Forest fires have sent air quality in nine provinces to a level considered harmful to people's health, as cities in the North like Chiang Mai registered air quality that was among the world's worst.
The air quality index (AQI) in Chiang Mai as of 4pm Tuesday stood at 230, compared with 170 in the Bangladesh capital Dhaka and 164 in Kabul, Afghanistan, according to Air Visual, an app that monitors air quality.
At midnight Tuesday, in slightly cooler night-time temperatures, Chiang Mai still was listed as the world's worst, with air quality in the high-danger zone for all residents but below 200 on the AQI scale.
But air pollution soared once more on Wednesday, the AQI hitting a staggering 296 at Chiang Mai International School close to downtown at 1pm, according to Air Visual.
The AQI measures a broad spectrum of air pollutants including PM2.5, PM10 and carbon dioxide.
Information from the Pollution Control Department (PCD) confirmed the haze in the North had reached worrying levels.
PM2.5 refers to atmospheric particulate matter (PM) with a diameter of less than 2.5 micrometres, which is about 3% the diameter of a human hair. It can lodge in the lungs and enter blood vessels, leading to respiratory and cardiovascular disease.
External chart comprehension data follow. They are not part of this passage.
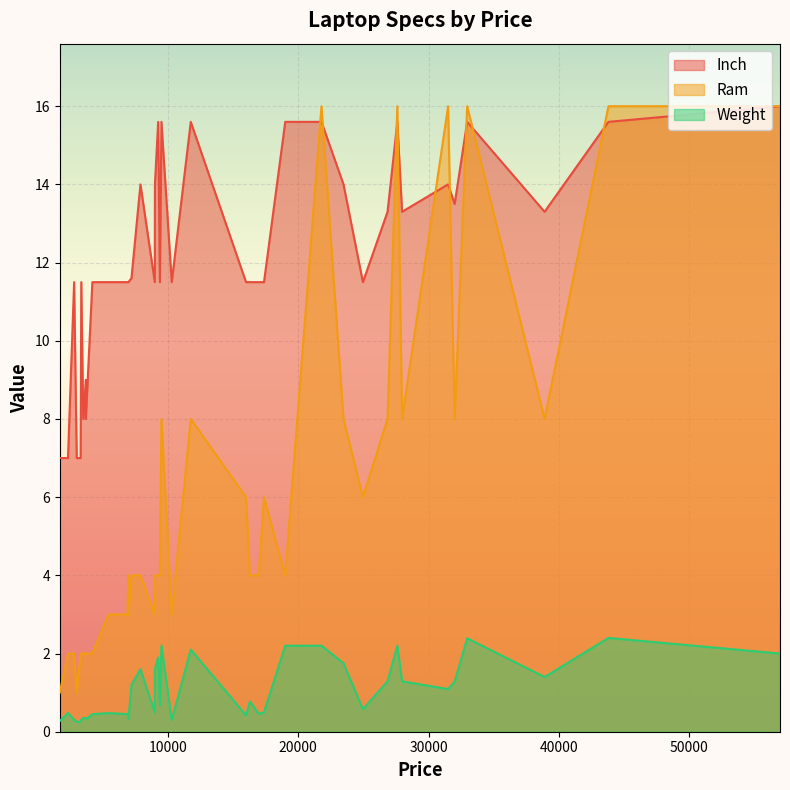

How many lines are shown in the chart?

3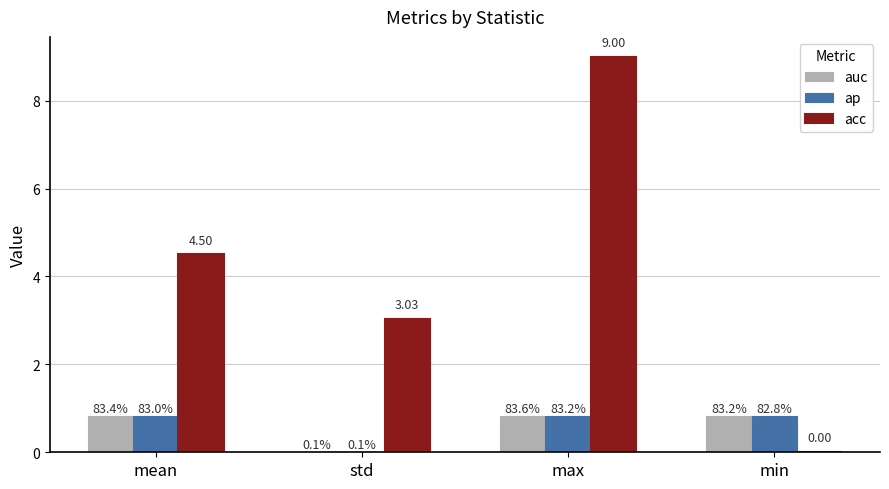

Which category has the lowest value in the auc series?

std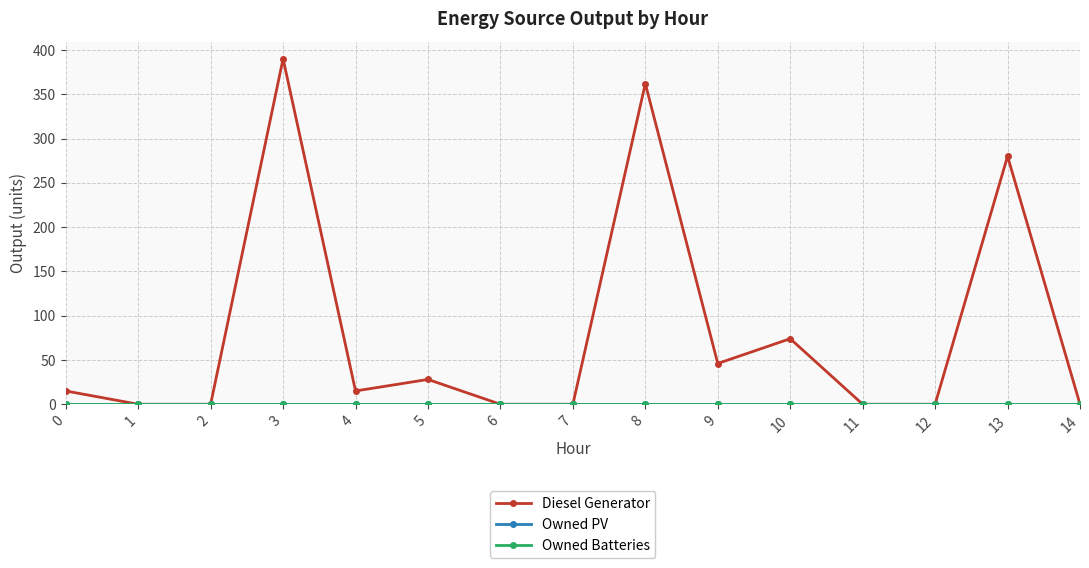

Is the value of Owned Batteries at 9 greater than the value of Owned PV at 13?

No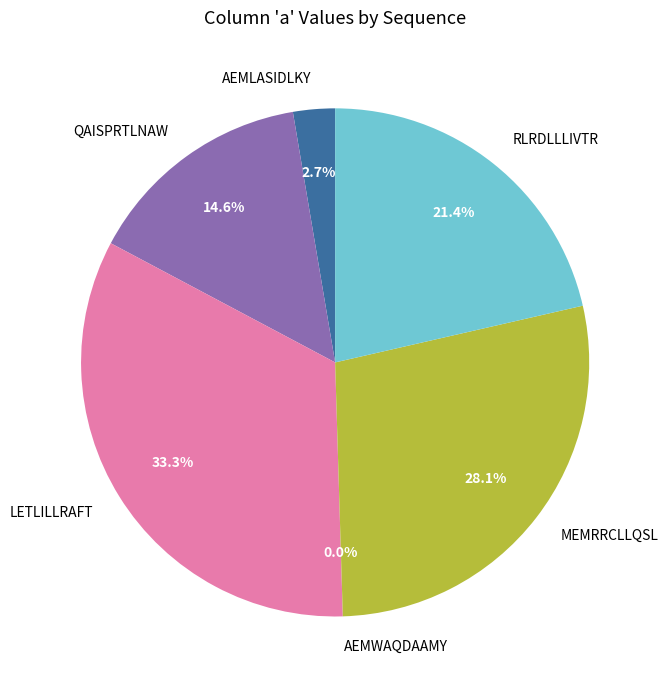

True or false: RLRDLLLIVTR accounts for 9% of the total.

False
According to PCD-supplied information taken from 17 air-quality-monitoring stations in nine provinces as of 9am Tuesday, the level of PM2.5 ranged from 70-124 microgrammes per cubic metre (µg/m³), exceeding the safety standard of 50 µg/m³ or lower.
Chiang Rai's Mae Sai district had the worst recorded level (163 µg/m³), followed by Phrae, Lampang, Nan and Chiang Mai.